Hi, Prior to retirement on the 1st July this year, I have cleaned up all our miscellaneous bank accounts so that there are only 2. One of them is joint where any income is received and expenses paid (usually to pay off balance due on credit cards). When we switch to pension phase and draw an income, this money will flow into that account also. My question is, the bank balance on our joint account is going to go up and down (sometimes down close to zero). How often do we need to report these balances that are going to fluctuate. The other account (my partners) is likely to steadily increase albeit at a low rate.
Hi Peter, great question! Centrelink’s position is
“It is optional to notify us of a small change to your:
car, boat, real estate or personal effects of $1,000 or less
shares, investments, bank balances or loan of $2,000 or less.”
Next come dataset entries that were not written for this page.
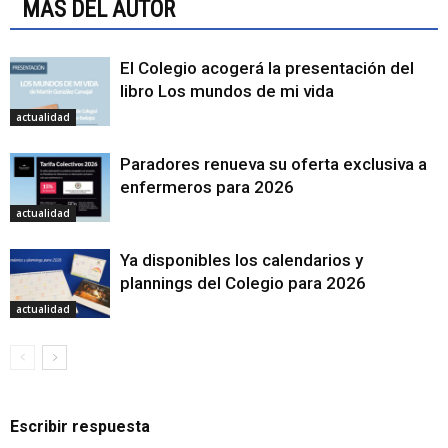
MÁS DEL AUTOR
El Colegio acogerá la presentación del
libro Los mundos de mi vida
actualidad
Paradores renueva su oferta exclusiva a
enfermeros para 2026
actualidad
Ya disponibles los calendarios y
plannings del Colegio para 2026
actualidad
Escribir respuesta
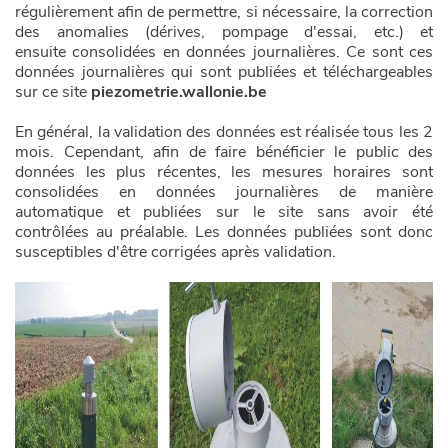
régulièrement afin de permettre, si nécessaire, la correction
des anomalies (dérives, pompage d'essai, etc.) et
ensuite consolidées en données journalières. Ce sont ces
données journalières qui sont publiées et téléchargeables
sur ce site
piezometrie.wallonie.be
En général, la validation des données est réalisée tous les 2
mois. Cependant, afin de faire bénéficier le public des
données les plus récentes, les mesures horaires sont
consolidées en données journalières de manière
automatique et publiées sur le site sans avoir été
contrôlées au préalable. Les données publiées sont donc
susceptibles d'être corrigées après validation.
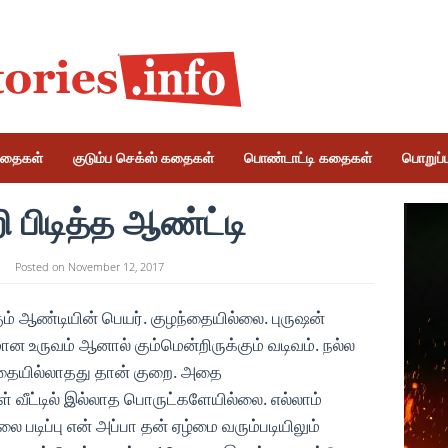
கதைகள்
குடும்ப செக்ஸ் கதைகள்
பொண்டாட்டி கதைகள்
பொறுப்பு
 பிடித்த ஆண்ட்டி
Posted on
November 12, 2017
்கும் ஆண்டியின் பெயர். குழந்தையில்லை. புருஷன்
ன உருவம் ஆனால் கும்மென்றிருக்கும் வடிவம். நல்ல
்தையில்லாதது தான் குறை. அதை
் வீட்டில் இல்லாத பொருட்களேயில்லை. எல்லாம்
ை படிப்பு என் அப்பா தன் ஏழ்மை வரும்படியிலும்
Ergo any changes in your bank balance of more than $2,000 should be reported. Having said that, fluctuations do happen and you can use the net balance as a guide. For example if your balance increases by $2,500 but you pay $1,500 worth of credit cards and other bills over the next week, you would not be penalised in this scenario.
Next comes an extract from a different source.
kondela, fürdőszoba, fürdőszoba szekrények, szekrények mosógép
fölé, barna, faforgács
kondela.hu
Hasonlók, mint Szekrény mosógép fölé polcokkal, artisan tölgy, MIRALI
There is no set frequency that you must update Centrelink but be mindful that if you take too long to report a substantial and sustained increase, you may be overpaid and asked to repay the extra pension received. On the other hand if you asset balances reduce and you do not notify Centrelink, they will not backpay pension you were entitled to because the onus is on you to tell them when things change.
Good morning Steven
I’m about to lodge my age pension application as I retire on 28/6/2022. In the application it only provides an answer for do you work and what is your gross income – with no provision to state you intended retirement date. By the time they assess my application, I’ll be retired. I’ve received 2 contradictory pieces of advice from Centrelink – one to state no income and the other to provide the income at present time. Can you please advise my best approach
Hi Rae, this is a good question that comes up a lot! As Centrelink will assess and back pay your pension as of the day you lodge the claim, you need to declare your income and assets as of that day. Should you be working on the day you apply and then retire before you are approved you can easily give Centrelink evidence of your resignation so they know not to factor in any income moving forward but they can include it when calculating your back pay.
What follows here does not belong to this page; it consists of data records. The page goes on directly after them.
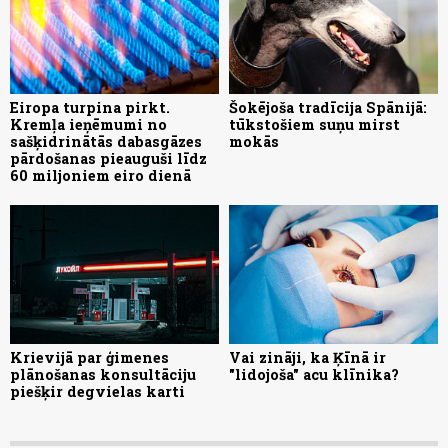
Eiropa turpina pirkt.
Šokējoša tradīcija Spānijā:
Kremļa ieņēmumi no
tūkstošiem suņu mirst
sašķidrinātās dabasgāzes
mokās
pārdošanas pieauguši līdz
60 miljoniem eiro dienā
Krievijā par ģimenes
Vai zināji, ka Ķīnā ir
plānošanas konsultāciju
"lidojoša" acu klīnika?
piešķir degvielas karti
…and one more question please Steven…
My husband is 4 years younger than myself and still working. He’s a sole trader/franchisee and sometimes he receives quite a large remittance, but for months it may only be trickles of income. If the majority of any large remittance is paid into his super and a claim for tax deduction submitted, will that impact my pension if the income, (once super is paid), remains below $3298.00 for the fortnight?
Hi Rae, sole trader income is assessed a little differently, I recommend you review Centrelink’s guide to understand what your husband will be assessed as earning.